В темноте она вдруг объявила мне, что есть кое-что другое, что должно обеспокоить нас куда больше.
— В ванной я обнаружила шведский ключ — вместе с кучей сгоревшего шмотья. Он был в глубине стиральной машины. И это не мой. Тот, которым я пользовалась в тот вечер, я выбросила. А этот ты, наверное, где-то купила, чтобы каждый день развинчивать стык.
— Я бы тебе сказала. И я бы от него избавилась.
— Не знаю. Я об этом не задумывалась. Я посчитала, что ты пользуешься ключом из инструментальной сумки «МГ». Как бы то ни было, следователи либо не заметили ключ, либо не придали ему никакого значения.
Спустя какое-то время я придвинулась к ней поближе — удостовериться, что она еще не уснула. В темноте я спросила у нее, почему она так привязалась ко мне с первого же дня в клинике — ну, в общем, не ради ли завещания она притворялась. Она не ответила, и я сказала ей, что изо всех сил хочу вспомнить, хочу помочь ей. Сказала, что мне очень нравится моя голубая машина и вообще все, что исходит от нее.

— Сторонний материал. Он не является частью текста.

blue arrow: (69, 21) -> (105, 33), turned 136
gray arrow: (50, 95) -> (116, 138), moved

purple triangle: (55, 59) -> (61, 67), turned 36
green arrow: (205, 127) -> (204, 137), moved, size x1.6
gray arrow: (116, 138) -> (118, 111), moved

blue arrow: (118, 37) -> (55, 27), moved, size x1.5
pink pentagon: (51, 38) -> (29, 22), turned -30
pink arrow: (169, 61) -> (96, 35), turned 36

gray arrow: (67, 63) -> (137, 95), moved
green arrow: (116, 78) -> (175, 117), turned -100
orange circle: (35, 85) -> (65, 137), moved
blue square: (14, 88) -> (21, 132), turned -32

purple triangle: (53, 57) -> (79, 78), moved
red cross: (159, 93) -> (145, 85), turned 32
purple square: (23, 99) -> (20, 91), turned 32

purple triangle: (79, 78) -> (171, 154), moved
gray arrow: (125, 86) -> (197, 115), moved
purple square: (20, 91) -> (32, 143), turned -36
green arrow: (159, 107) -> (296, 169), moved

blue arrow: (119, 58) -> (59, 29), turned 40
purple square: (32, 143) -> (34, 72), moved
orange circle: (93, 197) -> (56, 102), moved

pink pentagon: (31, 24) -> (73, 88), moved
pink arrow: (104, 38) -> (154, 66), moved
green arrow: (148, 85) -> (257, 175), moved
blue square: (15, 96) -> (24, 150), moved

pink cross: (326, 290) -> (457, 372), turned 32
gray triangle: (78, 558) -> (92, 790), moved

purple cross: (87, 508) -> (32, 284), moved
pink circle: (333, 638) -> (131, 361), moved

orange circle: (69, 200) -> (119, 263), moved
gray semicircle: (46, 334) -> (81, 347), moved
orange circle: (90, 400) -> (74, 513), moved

Она ответила, что уже спит.
В последующие дни я продолжала то, что Жанна называла «тренировкой». О своих успехах я могла судить по реакции Иветты. По многу раз на день она повторяла: «Ах, вы совсем не изменились!»
Я старалась быть живее, энергичнее, неистовее, потому что Жанна иногда пеняла мне за то, что я слишком вялая. А то скажет: «Прекрасно, моя снулая рыба, еще немножко в том же духе — и отправимся вместе на панель в Южную Америку. Французские тюрьмы — не самое веселое местечко».